— WORK INSTRUCTIONS —
Tally the lines below that contain "format" and reply with only the tally.

— DATA TO USE —

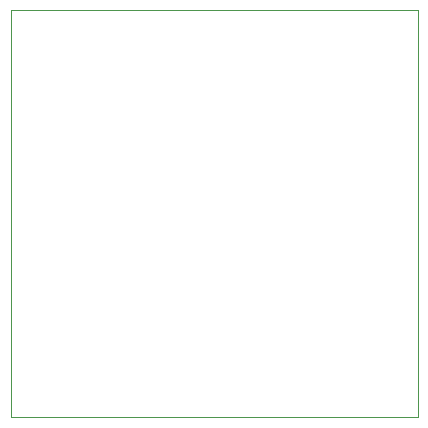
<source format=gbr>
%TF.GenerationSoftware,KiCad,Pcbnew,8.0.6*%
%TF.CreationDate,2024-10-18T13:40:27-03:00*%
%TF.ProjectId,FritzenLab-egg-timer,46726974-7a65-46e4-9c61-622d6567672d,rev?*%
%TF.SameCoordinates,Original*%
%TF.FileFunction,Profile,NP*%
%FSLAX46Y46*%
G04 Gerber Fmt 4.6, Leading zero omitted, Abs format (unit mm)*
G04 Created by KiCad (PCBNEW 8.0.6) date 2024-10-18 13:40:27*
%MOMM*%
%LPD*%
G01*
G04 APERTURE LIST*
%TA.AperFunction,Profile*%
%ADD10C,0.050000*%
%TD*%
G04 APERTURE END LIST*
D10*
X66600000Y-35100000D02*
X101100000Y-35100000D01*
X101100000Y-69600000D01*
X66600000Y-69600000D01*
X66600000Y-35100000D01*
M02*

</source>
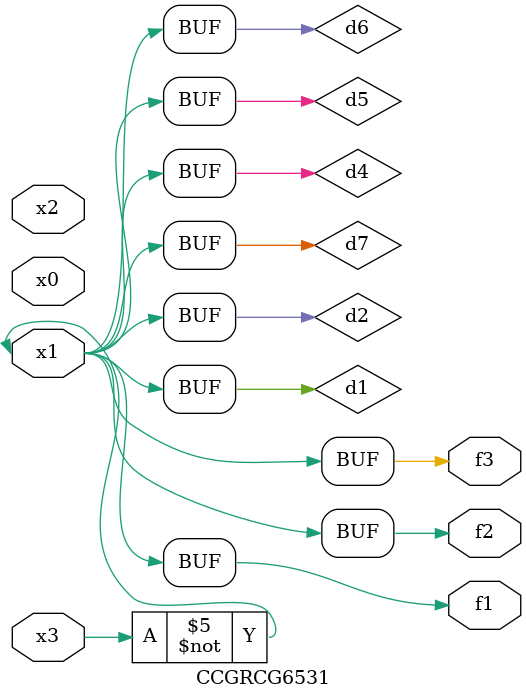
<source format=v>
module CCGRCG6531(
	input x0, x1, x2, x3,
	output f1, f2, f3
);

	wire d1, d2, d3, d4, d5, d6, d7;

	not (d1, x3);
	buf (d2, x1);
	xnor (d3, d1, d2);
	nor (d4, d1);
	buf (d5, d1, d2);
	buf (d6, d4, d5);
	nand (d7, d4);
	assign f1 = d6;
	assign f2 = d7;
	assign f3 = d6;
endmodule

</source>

— ANSWER TO THE PROBLEM —
3